Oklahoma, on the other hand, lost to Kansas State, and almost lost to Iowa State (the Cyclones missed a late two-point conversion to win), TCU (the Horned Frogs had two possessions in the last five minutes to take a lead, but botched both) and twice to Baylor (the Bears squandered a 28-3 lead in their first matchup, and pushed Oklahoma to overtime in Saturday’s Big 12 title game.) Oklahoma is clearly the fourth-best team in the country, which is both a compliment—that makes them a playoff participant and title contender!—and a put-down. They can still win a playoff game, of course, but they’re the easiest draw. Clemson, the third seed, is 13-0, and had just one close call (a 21-20 win against North Carolina, also featuring a failed game-winning two-point conversion) and ten 30-point wins. On the one hand, you can mock Clemson’s weak ACC competition. On the other hand, they, uh, beat Alabama in the national championship game by four touchdowns last year and still have most of the same players. Yeah, I’ll take Oklahoma. 

So which team deserves that no. 1 spot? My heart said LSU. The Tigers played an impeccable season, and emerged spotless from the toughest division in football by completely obliterating an 11-1 Georgia team with a 37-10 SEC championship victory that made a heartbroken UGA strip naked. (Well, his handlers probably stripped him naked, and he seemed happy, but still.) Joe Burrow played what might be the most consistently excellent season of all time, setting the all-time single-season completion percentage record while throwing a lot of extremely difficult passes. His worst game was a 32-for-42, 321-yard, one-touchdown, one-interception performance against a top-10 Auburn team. Yup—that was his worst game. (He also scored a rushing touchdown that day.) 

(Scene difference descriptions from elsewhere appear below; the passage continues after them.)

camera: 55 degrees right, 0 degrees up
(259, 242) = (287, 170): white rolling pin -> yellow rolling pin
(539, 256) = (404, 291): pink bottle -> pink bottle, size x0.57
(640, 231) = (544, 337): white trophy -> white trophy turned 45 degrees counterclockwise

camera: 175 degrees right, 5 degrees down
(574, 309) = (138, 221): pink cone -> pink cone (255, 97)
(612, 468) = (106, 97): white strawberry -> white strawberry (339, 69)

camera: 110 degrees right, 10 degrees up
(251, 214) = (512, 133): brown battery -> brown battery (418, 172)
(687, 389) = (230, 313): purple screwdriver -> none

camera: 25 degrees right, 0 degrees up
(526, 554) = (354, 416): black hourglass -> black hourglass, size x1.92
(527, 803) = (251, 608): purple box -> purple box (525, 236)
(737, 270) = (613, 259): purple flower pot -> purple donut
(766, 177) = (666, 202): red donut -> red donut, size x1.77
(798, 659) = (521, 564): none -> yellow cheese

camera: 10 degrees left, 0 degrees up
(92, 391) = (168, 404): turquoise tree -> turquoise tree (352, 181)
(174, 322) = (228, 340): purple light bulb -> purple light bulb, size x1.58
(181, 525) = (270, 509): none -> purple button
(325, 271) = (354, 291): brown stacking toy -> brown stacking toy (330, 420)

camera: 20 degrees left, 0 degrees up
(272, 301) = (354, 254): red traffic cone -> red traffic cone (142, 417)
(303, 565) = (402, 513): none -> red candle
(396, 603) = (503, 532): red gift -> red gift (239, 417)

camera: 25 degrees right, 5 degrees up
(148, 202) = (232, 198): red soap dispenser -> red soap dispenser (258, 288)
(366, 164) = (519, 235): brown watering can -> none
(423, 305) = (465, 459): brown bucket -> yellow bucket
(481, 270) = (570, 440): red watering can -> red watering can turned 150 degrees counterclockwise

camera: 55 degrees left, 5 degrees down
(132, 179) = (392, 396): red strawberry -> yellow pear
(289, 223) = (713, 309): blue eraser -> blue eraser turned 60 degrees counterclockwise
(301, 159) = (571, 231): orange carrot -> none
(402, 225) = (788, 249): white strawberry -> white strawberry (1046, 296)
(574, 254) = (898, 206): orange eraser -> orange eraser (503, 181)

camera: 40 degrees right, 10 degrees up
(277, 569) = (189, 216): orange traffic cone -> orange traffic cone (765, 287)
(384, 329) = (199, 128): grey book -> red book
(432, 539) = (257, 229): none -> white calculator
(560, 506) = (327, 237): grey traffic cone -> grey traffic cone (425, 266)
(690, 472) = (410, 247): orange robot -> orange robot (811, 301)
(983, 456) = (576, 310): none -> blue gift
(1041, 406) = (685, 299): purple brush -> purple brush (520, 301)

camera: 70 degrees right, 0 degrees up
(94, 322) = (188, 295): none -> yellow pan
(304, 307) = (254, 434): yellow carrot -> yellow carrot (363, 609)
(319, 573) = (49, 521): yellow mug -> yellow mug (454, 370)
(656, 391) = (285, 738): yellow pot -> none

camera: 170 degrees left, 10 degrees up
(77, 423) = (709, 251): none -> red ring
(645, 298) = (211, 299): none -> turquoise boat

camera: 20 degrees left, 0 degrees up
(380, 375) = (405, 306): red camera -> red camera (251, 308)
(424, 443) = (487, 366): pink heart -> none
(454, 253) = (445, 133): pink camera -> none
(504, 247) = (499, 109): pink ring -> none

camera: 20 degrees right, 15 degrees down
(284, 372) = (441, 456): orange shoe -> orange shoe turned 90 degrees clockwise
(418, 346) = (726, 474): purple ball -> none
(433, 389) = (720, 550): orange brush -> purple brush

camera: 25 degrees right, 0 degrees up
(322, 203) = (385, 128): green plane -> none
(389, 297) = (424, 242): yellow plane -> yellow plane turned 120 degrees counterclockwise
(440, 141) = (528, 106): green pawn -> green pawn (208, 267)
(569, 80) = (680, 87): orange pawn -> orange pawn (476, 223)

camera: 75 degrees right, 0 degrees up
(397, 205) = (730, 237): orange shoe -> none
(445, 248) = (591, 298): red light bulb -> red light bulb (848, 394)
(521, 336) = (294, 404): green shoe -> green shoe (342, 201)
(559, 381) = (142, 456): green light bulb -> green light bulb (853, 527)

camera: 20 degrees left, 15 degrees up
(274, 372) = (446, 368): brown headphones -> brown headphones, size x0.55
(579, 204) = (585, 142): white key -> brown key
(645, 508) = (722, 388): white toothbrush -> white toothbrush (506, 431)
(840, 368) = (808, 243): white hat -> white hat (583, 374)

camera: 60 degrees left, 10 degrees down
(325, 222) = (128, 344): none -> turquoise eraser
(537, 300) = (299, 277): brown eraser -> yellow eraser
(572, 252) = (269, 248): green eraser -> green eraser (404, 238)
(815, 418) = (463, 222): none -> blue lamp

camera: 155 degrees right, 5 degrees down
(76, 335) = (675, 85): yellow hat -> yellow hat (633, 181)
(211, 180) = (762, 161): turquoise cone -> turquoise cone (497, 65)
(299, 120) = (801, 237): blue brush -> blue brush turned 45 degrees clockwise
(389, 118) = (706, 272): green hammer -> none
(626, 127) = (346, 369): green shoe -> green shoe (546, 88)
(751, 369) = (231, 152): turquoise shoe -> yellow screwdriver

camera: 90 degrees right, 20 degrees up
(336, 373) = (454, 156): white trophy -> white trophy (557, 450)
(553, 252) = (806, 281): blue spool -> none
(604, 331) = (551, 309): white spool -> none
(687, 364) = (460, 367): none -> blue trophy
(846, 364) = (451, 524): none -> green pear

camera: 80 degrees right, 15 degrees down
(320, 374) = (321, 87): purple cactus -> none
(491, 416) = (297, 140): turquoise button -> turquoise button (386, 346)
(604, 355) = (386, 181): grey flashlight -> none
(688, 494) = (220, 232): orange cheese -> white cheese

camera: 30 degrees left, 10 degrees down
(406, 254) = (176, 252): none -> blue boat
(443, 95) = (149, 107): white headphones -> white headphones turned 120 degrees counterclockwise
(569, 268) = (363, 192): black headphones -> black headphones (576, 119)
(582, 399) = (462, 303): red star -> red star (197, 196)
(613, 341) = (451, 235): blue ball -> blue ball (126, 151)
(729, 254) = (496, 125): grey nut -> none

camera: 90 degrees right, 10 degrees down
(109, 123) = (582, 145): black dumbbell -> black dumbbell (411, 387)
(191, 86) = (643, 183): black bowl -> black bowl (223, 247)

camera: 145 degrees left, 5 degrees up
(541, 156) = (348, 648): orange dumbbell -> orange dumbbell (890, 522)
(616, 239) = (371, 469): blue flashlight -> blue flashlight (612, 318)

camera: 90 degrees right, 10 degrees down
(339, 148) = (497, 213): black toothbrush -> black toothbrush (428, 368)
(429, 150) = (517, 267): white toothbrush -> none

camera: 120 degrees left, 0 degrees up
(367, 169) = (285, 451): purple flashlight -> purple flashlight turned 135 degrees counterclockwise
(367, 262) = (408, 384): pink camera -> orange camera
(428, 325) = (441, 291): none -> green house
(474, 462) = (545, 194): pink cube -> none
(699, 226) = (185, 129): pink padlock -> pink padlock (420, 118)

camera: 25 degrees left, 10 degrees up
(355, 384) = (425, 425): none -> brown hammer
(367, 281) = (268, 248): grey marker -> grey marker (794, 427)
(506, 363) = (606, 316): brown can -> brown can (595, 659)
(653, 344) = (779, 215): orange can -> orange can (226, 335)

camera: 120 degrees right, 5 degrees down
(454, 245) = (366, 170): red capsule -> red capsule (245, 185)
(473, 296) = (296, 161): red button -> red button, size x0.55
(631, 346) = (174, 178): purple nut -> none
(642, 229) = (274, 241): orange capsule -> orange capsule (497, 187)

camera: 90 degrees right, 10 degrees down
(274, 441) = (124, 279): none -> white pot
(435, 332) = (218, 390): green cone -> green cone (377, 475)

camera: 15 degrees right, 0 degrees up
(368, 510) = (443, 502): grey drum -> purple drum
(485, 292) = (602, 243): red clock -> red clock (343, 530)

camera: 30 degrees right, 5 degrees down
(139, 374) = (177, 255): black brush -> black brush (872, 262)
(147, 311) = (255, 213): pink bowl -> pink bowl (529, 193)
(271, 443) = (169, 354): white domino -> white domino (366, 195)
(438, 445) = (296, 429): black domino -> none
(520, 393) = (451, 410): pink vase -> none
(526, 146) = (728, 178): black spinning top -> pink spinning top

However, the analytics resoundingly favored Ohio State. The Buckeyes are the top team in SP+ by a relatively large margin, as they have been for most of the season. Same in the Sagarin ratings, the Massey ratings, the Colley matrix, and every other well-known computer ranking you can find. In the BCS era, we would have had a national championship matchup between no. 1 Ohio State and no. 2 LSU, and it wouldn’t matter who was ranked higher at all. (And we’d have an undefeated Clemson sitting at home.) But this year, that decision matters for the first time. The committee ended up giving the top spot to LSU—why else would they fly everybody down to Dallas for a weekend-long football watch party if not to give the top seed to the team that looked the most impressive on Saturday?

This sets up two thrilling matchups. LSU-Oklahoma could feature 80 total points—the Tigers and Sooners have the top two offenses in college football. (Either that, or LSU’s incredible defense will stonewall Oklahoma’s offense, but they did look susceptible to allowing points against incredible offenses in their 46-41 win against Alabama.) And Ohio State–Clemson is a battle between two of college football’s preeminent machines. Imagine the potential top pick in the 2020 draft (Ohio State DE Chase Young) trying to chase down the potential top pick in the 2021 draft (Clemson QB Trevor Lawrence). (I doubt the score is going to be 31-0 this time.) The two matchups are stylistically awesome, but there’s no question LSU is getting the easier end of things—sportsbooks have LSU as a 10-point favorite over Oklahoma.

For now, though, the committee can sit back in their comfy leather chairs and congratulate themselves on a job well done. They picked the right four teams—really, the right four teams were chosen for them. We can debate whether they made the right choice in picking LSU over Ohio State, but in about a month, college football will have sorted itself out and settled the debate for us. The games should be incredible, and I look forward to getting kicked out of the committee watch party by security.